For the sake of keeping it simple and straight to the point, we'll focus on the four basic types of sake:
Junmai-shu (rice only, no distilled alcohol)
Junmai-shu, which translates to pure rice sake, uses only rice, water, and koji (the mold that converts the rice starch into fermentable sugars).
Junmai-shu can be characterized as being denser and fuller-bodied, along with more acidic, than other sakes.
Honjozo-shu (a little distilled alcohol added)
Honjozo-shu sake has a small amount of distilled ethyl alcohol (brewers alcohol) added to the fermenting sake during its final production stages.
Honjozo-shu can be characterized as a lighter, sometimes drier sake. Most people consider Honjozo-shu easier to drink, making it a great candidate for warm sake.
Ginjo-shu (highly milled rice that may or may not have alcohol added)
When sake is made, the rice is polished (milled) to remove the outer layer of each grain and expose the starch.
If you see a bottle that says it has been polished to 70 percent, it means 30 percent of the original rice kernel has been polished away, leaving the rice kernel 70 percent of its original size.
Ginjo-shu is made with rice that has been polished to no more than 60 percent of its original size, meaning at least 40 percent has been milled away. The first two varieties had a little less polishing.

*Supplied material*:

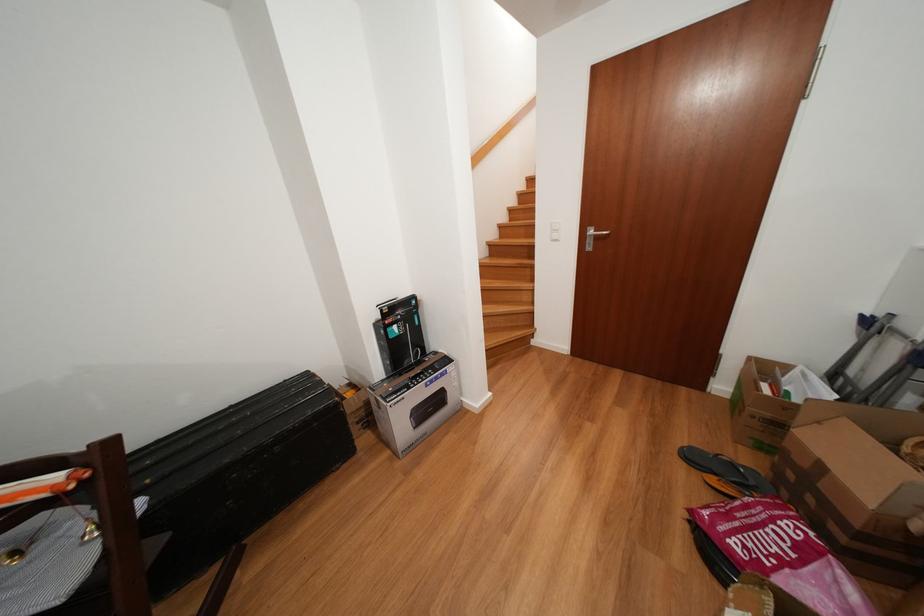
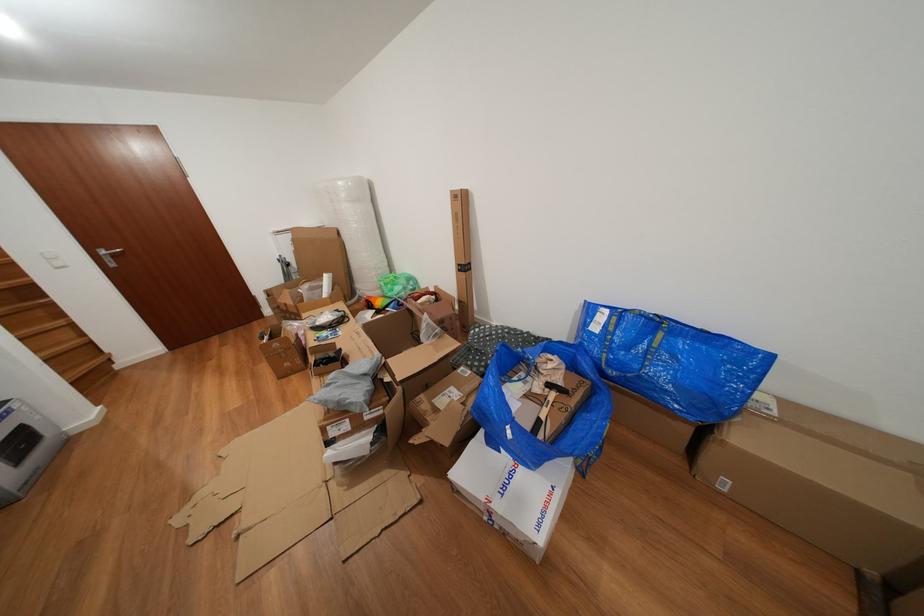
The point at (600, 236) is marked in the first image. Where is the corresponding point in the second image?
...
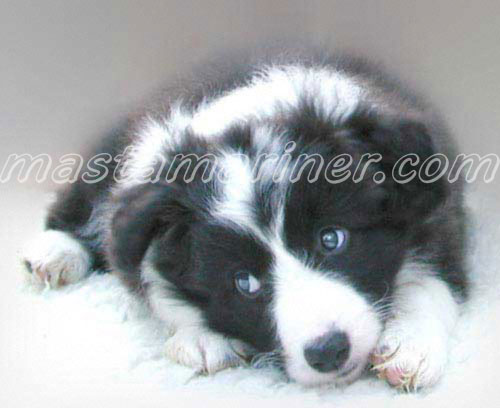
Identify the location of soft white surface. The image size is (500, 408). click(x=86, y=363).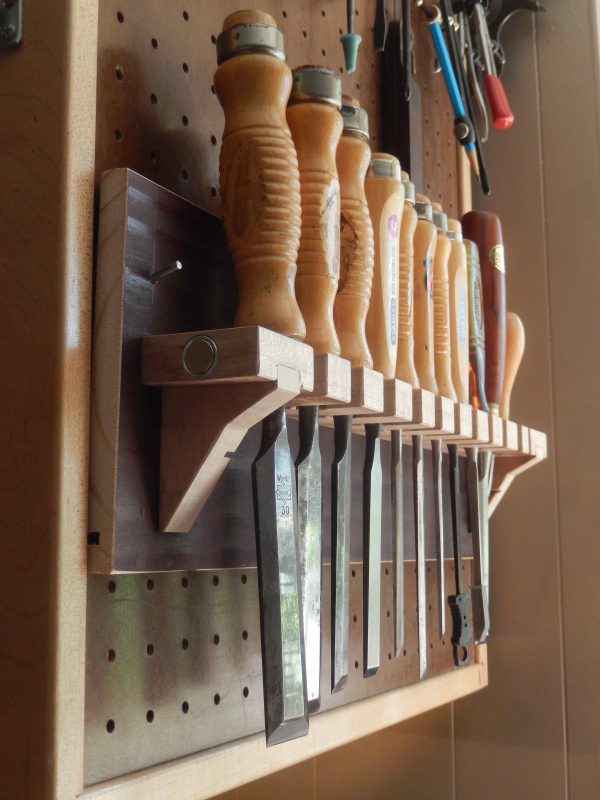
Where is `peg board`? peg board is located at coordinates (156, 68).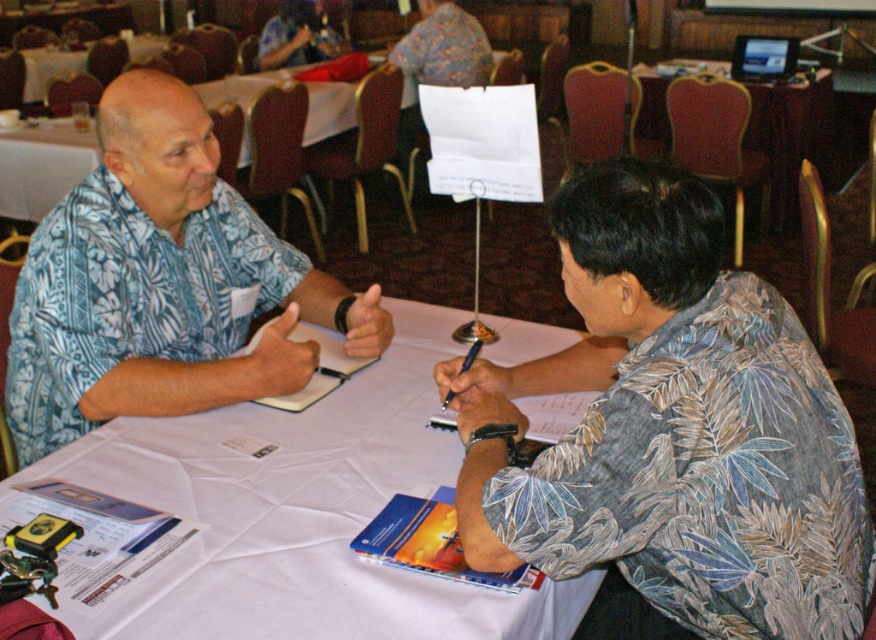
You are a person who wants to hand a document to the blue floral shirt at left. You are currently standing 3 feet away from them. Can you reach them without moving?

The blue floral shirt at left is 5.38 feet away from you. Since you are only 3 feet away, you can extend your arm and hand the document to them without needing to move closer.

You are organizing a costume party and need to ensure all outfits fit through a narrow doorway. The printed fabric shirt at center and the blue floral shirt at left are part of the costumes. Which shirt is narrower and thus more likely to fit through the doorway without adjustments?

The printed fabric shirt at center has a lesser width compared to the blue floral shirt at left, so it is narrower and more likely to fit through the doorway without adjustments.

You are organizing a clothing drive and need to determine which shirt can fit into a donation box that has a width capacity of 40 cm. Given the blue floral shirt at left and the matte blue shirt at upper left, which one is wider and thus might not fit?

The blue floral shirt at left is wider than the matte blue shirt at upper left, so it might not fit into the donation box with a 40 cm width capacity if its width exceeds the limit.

*Your goal*:
In the sake passage, condense the paragraph beginning "If you see a bottle that says it has been polished to 70 percent" into one shorter sentence that keeps its main facts.

*Reply to the task*:
A bottle marked as polished to 70 percent has had 30 percent of each original rice kernel milled away, leaving the kernel at 70 percent of its original size.